BORICUABOT

Resources for decolonization.

11. odious debt

11. odious debt

Three Theories about Public Debt - A Translation

Now that the spectacle of the (2020) U.S. election season is starting to be underway, and Puerto Ricans are one of the many marginalized populations useful as pawns for the 2 main U.S. political parties, I wanted to highlight the anti-colonial perspective on odious debt. This perspective is being diluted, muddled and co-opted in a manner that ends up obscuring and absolving the U.S. government. Whether it’s the Trump administration, or any and all the administrations before him, at its core the official U.S. government policy toward Puerto Rico is colonial/imperial, it’s only a matter of feigned politeness or open hostility. We must get louder so our claims are heard on the international stage.

The anti-colonial perspective is that the ENTIRE Puerto Rico debt is odious because the U.S. controls Puerto Rico, not just as a de facto, but as a de jure colony. This argument is a hard sell to a general U.S. audience, accustomed to American exceptionalism as a norm. Anything that implies the U.S. empire as anything other than a benevolent protector, rather than the deliberate creator of fundamental conditions that enable fraud and corruption, as they were designed to do, is offensive to delicate ears. Any admission of mismanagement, if it ever occurs, is relegated to individual actors, never to its imperial ethos or policies as a whole.

────────────────

Reproduce the entire page on Puerto Rico's odious debt word for word, from its opening header through its final sentence.

▶ _Dataset extract_
────────────────

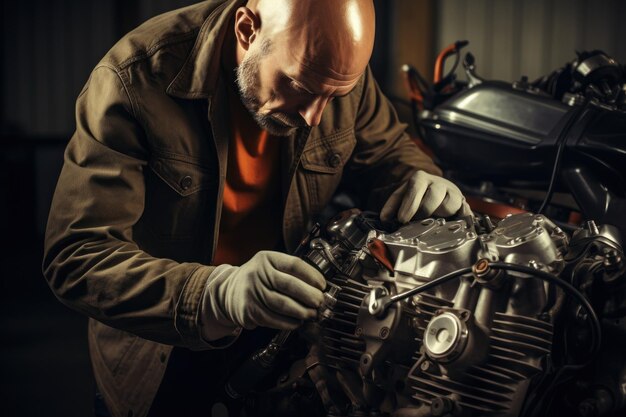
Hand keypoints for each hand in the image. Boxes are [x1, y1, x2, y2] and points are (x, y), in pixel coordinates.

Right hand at [204, 251, 325, 329]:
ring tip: (311, 314)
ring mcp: (251, 292)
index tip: (323, 285)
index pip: (294, 264)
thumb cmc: (258, 279)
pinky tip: (297, 322)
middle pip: (290, 285)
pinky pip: (274, 319)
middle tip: (320, 302)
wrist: (229, 291)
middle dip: (310, 296)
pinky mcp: (249, 310)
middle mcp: (257, 273)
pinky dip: (289, 322)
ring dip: (302, 312)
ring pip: (283, 305)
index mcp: (267, 258)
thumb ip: (292, 273)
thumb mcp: (271, 266)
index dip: (312, 276)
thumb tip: (319, 288)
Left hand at [380, 170, 470, 222]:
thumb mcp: (402, 197)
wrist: (439, 192)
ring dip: (441, 214)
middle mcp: (439, 183)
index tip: (402, 219)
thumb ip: (393, 206)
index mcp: (421, 178)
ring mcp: (453, 193)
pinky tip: (456, 224)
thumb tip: (385, 218)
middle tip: (417, 222)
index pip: (415, 188)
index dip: (409, 205)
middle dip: (424, 211)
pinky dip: (462, 218)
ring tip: (434, 221)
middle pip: (434, 195)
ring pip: (450, 203)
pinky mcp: (464, 204)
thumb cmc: (418, 197)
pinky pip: (465, 212)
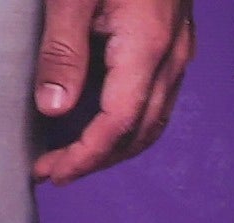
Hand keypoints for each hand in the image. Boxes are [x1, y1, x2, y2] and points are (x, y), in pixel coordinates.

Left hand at [32, 0, 193, 179]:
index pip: (118, 124)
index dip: (85, 157)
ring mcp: (178, 46)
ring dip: (117, 145)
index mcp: (146, 44)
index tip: (55, 173)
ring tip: (77, 154)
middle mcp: (171, 52)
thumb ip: (63, 50)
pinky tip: (104, 119)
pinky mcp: (175, 38)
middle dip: (97, 160)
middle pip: (140, 131)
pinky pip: (159, 95)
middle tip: (56, 170)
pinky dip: (131, 120)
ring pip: (155, 118)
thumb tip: (55, 107)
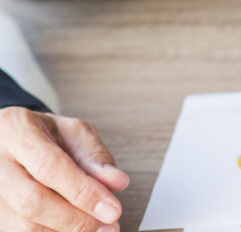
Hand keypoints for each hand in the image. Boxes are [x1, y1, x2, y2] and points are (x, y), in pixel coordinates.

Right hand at [0, 107, 129, 230]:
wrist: (9, 141)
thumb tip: (117, 182)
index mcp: (16, 131)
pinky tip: (72, 230)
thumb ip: (94, 156)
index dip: (83, 192)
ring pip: (21, 226)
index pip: (49, 166)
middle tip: (109, 226)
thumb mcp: (73, 132)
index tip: (113, 209)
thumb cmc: (44, 136)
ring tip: (96, 228)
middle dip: (75, 219)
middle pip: (31, 201)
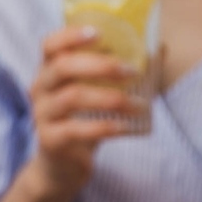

────────────────

▶ _Exercise answer_
BORICUABOT

Resources for decolonization.

11. odious debt

11. odious debt

Three Theories about Public Debt - A Translation

Now that the spectacle of the (2020) U.S. election season is starting to be underway, and Puerto Ricans are one of the many marginalized populations useful as pawns for the 2 main U.S. political parties, I wanted to highlight the anti-colonial perspective on odious debt. This perspective is being diluted, muddled and co-opted in a manner that ends up obscuring and absolving the U.S. government. Whether it’s the Trump administration, or any and all the administrations before him, at its core the official U.S. government policy toward Puerto Rico is colonial/imperial, it’s only a matter of feigned politeness or open hostility. We must get louder so our claims are heard on the international stage.

The anti-colonial perspective is that the ENTIRE Puerto Rico debt is odious because the U.S. controls Puerto Rico, not just as a de facto, but as a de jure colony. This argument is a hard sell to a general U.S. audience, accustomed to American exceptionalism as a norm. Anything that implies the U.S. empire as anything other than a benevolent protector, rather than the deliberate creator of fundamental conditions that enable fraud and corruption, as they were designed to do, is offensive to delicate ears. Any admission of mismanagement, if it ever occurs, is relegated to individual actors, never to its imperial ethos or policies as a whole.